What if we simply brought in “medieval studies” into these statements? What would doing so mean for our aims to build a feminist medieval digital humanities? We have conversations in medieval studies about engaging the public and whether or not to ‘let in’ non-academics. #transformdh pushes against this ivory tower hand wringing and seeks to break down the authors of content and the means of production to include artists and the community in the creation of works of value. As Bridget pushed us yesterday to think of the archive and the dead as meant to serve us (rather than the other way around), we also need to consider how we and the medieval studies we transmit/share/study is meant to serve the world in which we live.

I’ll finish with a few simple prompts or ideas of what medieval studies can bring to the conversations that digital humanities is working through. And then finally, I’ll share a few places where you can find out more. I look forward to discussion both in person now as well as online (feel free to comment below or message me on Twitter):

  • Challenge: Digital Humanities operates in an English language-centric universe
  • Opportunity: Medievalists know many languages
  • Challenge: Archives, libraries, and museums are built on collecting histories that reflect colonialism, prejudice, and misogyny
  • Opportunity: Medievalists are scrappy. We know how to work with absences in the archive to critique and learn about the past and the present.
  • Challenge: Digital humanities tries (and often fails) to work across disciplines.
  • Opportunity: Medievalists have been wrestling with this challenge since the inception of the field. We don’t have the answers, but at least we are used to the problem.

Places to find out more (not remotely comprehensive):

 



Session proposal/description:

“In 2016, the impact of #femfog resounded across medieval studies. At the Leeds IMC round table discussion ‘Embracing the #Femfog’, many of the participants noted that issues relating to equality, diversity, representation, and access were not simply concerns for Anglo-Saxon studies, but for medieval studies in its entirety. Only one week later, the digital humanities (DH) community at their international conference in Krakow held multiple panels directly addressing issues of diversity in that field, echoing many of the discussions heard at the IMC. These debates clearly indicate that #femfog is not simply an issue for medieval studies, or DH, but the academy as a whole.
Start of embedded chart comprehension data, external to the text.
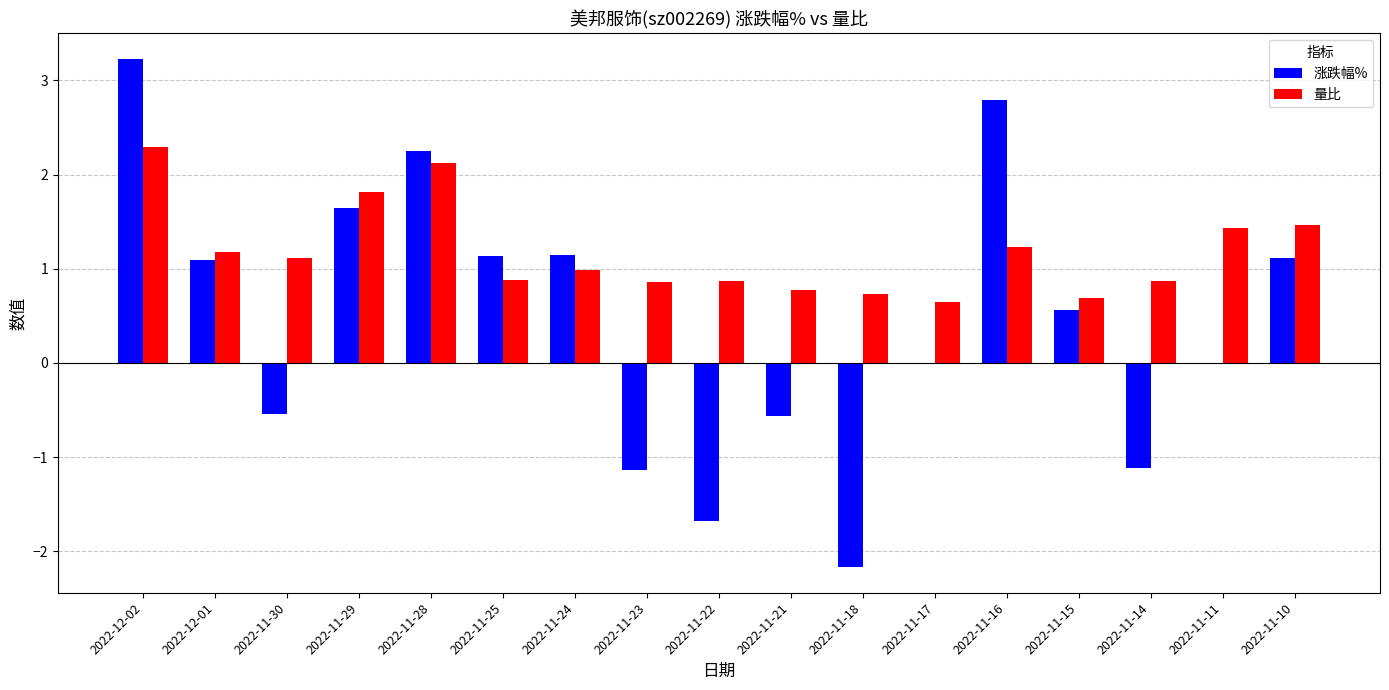

What is the greatest value displayed?

3.2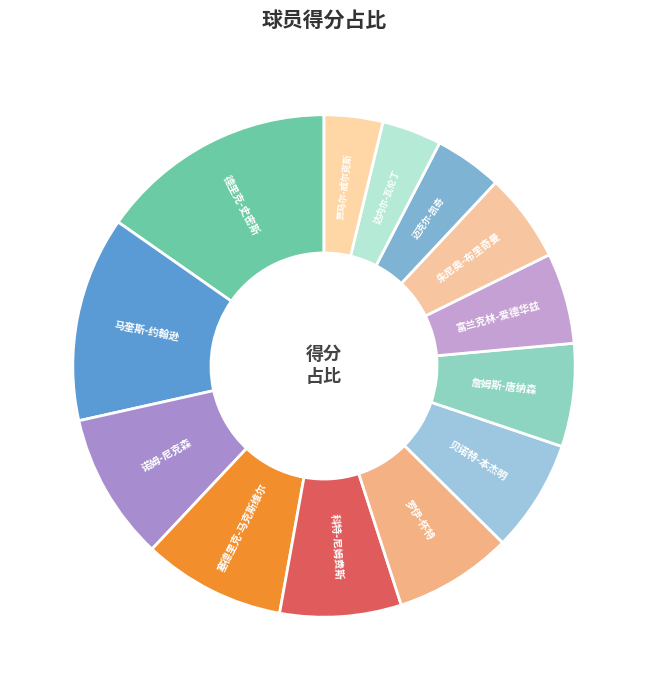

To the nearest percent, what is the average slice percentage?

8%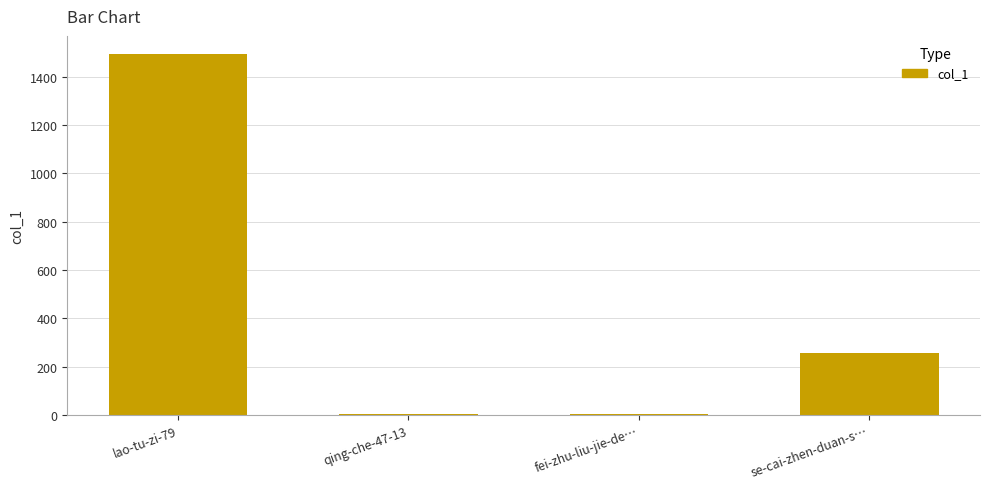

Where is the data nearest to the value 748?

se-cai-zhen-duan-s…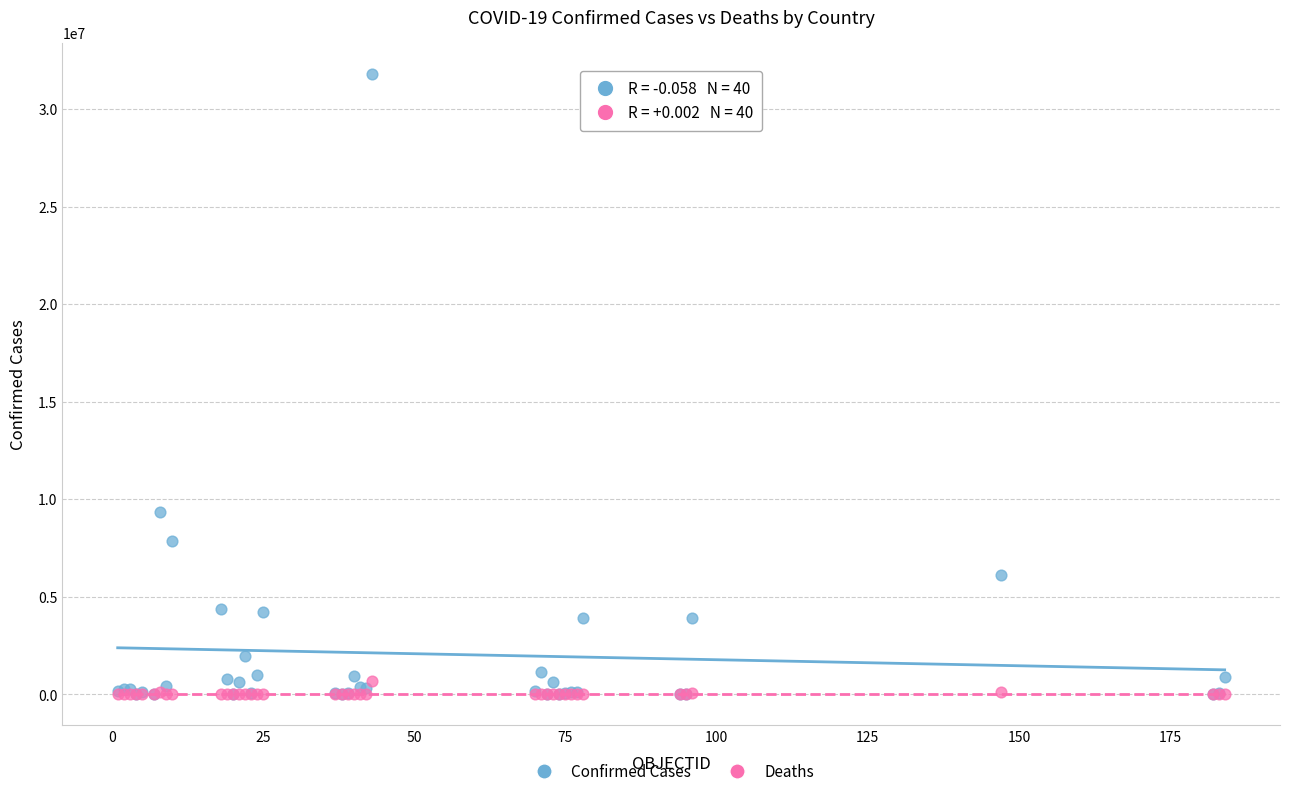

Across all series, what Y value is closest to 15909424?

9341492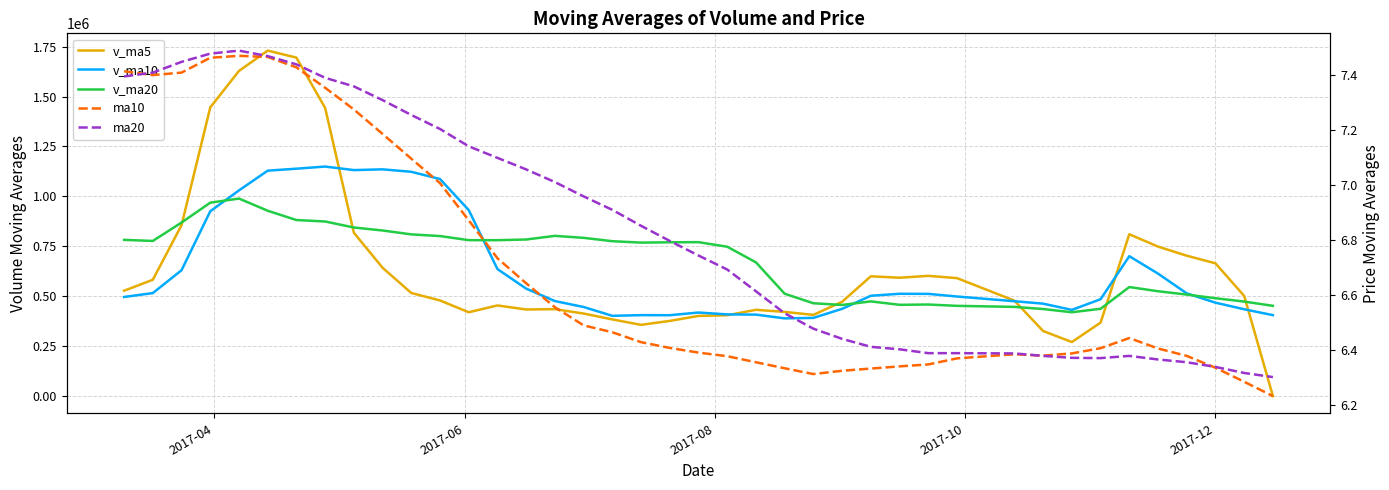

The value of v_ma20 at 34 is 330118.3. True or false?

False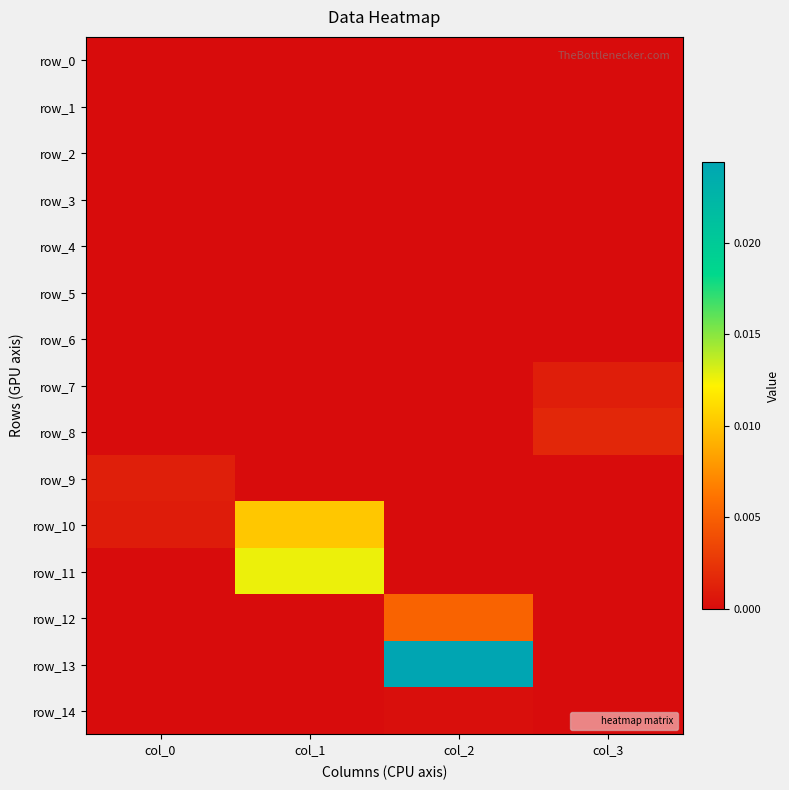

Where is row_10 nearest to the value 0?

col_2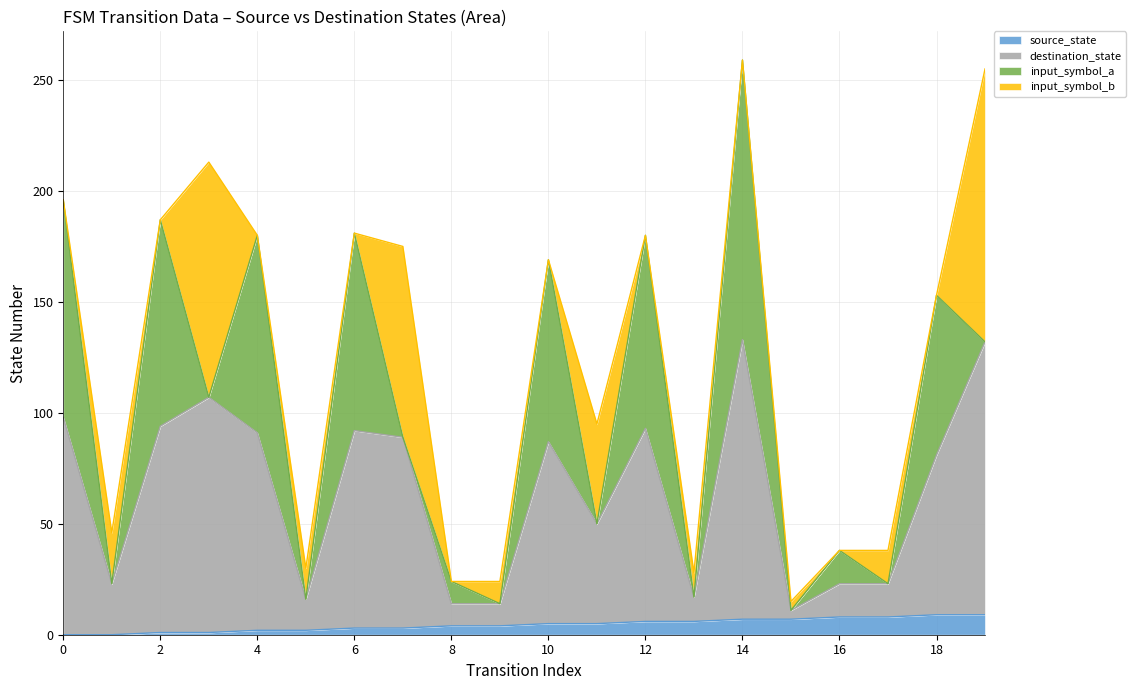

True or false: destination_state and source_state intersect in this chart.

False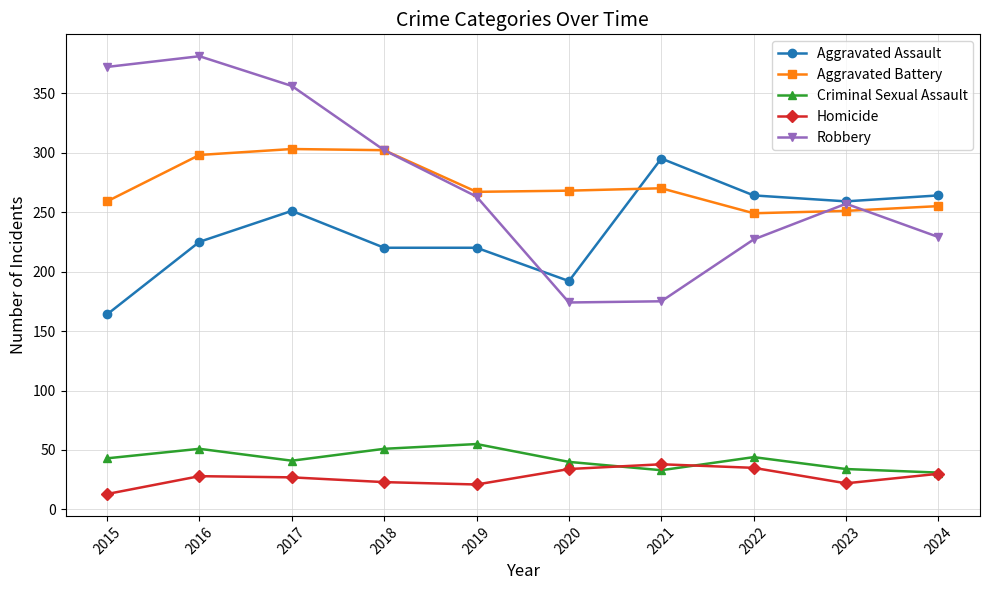

What is the average value of the Aggravated Battery series?

272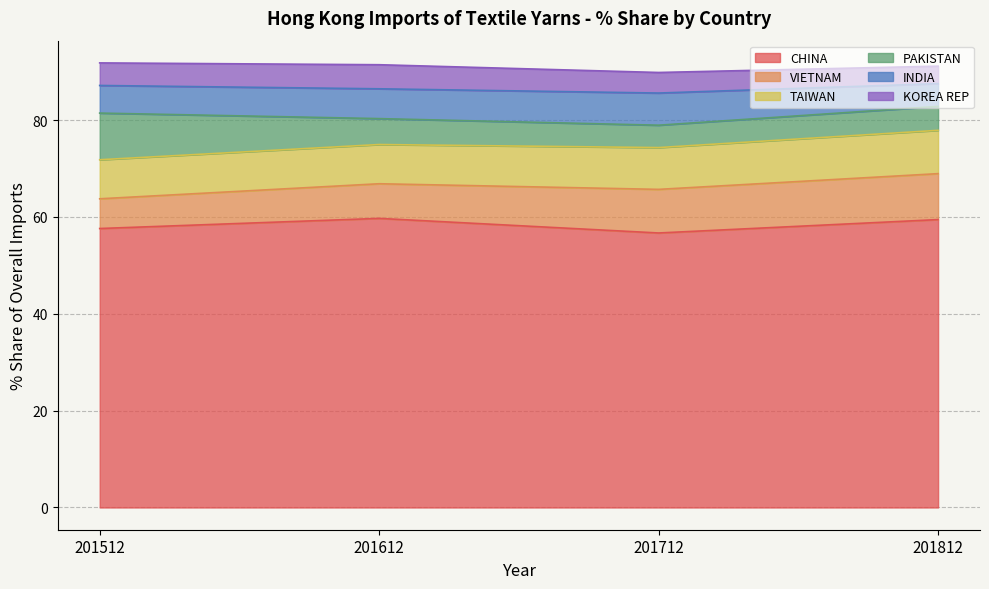

Rank the categories by TAIWAN value from lowest to highest.

201512, 201612, 201712, 201812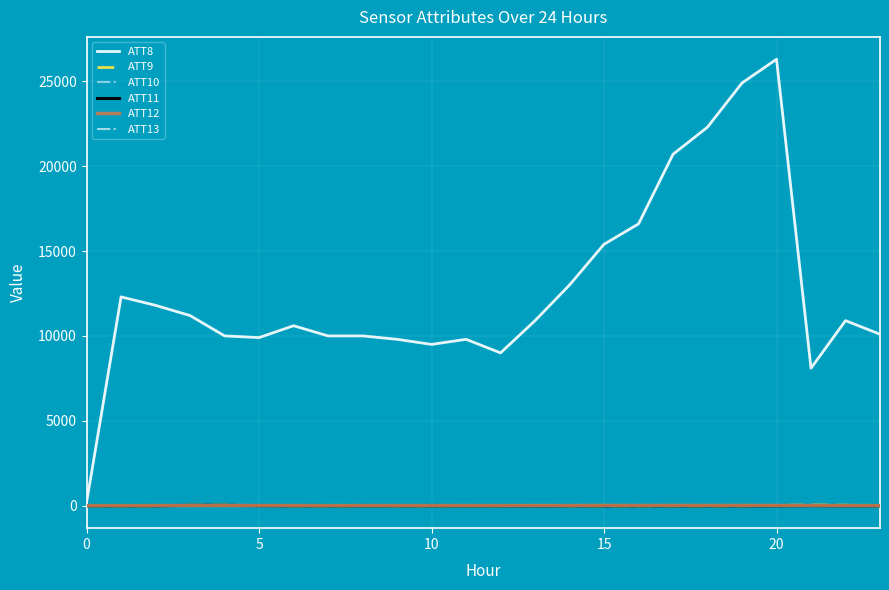

True or false: ATT11 and ATT10 cross at least once.

False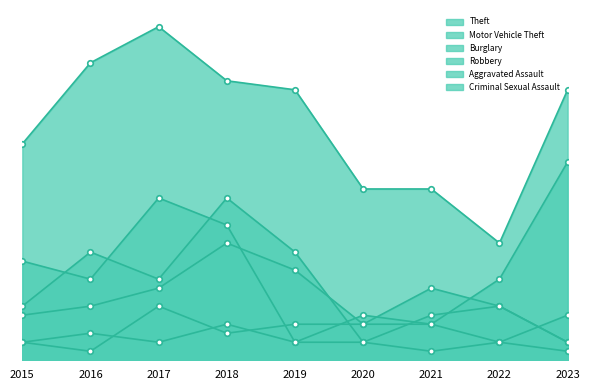

Rank the categories by Criminal Sexual Assault value from lowest to highest.

2021, 2023, 2015, 2017, 2019, 2020, 2022, 2016, 2018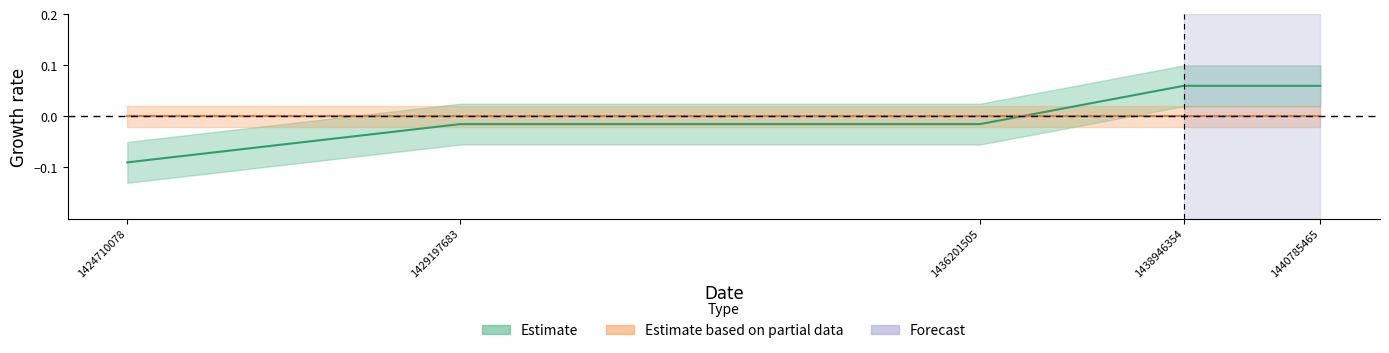

Where is the data nearest to the value 0?

1429197683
But what if your work intersects these two disciplines, medieval studies and digital humanities? What is it to be a medieval digital humanist? What are the issues if you work in medieval DH? Who polices entry to medieval DH, and deems what is ‘acceptable’ within these disciplines? Have medieval DH projects to date done enough to elucidate female voices, past and present? How do we encourage wider participation in medieval DH, and what are the (perceived) challenges/barriers to such engagement? This session therefore seeks to provide a platform for discussion of what the medieval and medieval DH community believe to be the issues in the state of these fields.

Participants include Johanna Green (University of Glasgow), Katharine Jager (University of Houston-Downtown, Texas), Roberta Magnani (Swansea University), Kirsten Mapes (Michigan State University), and Bridget Whearty (State University of New York, Binghamton).”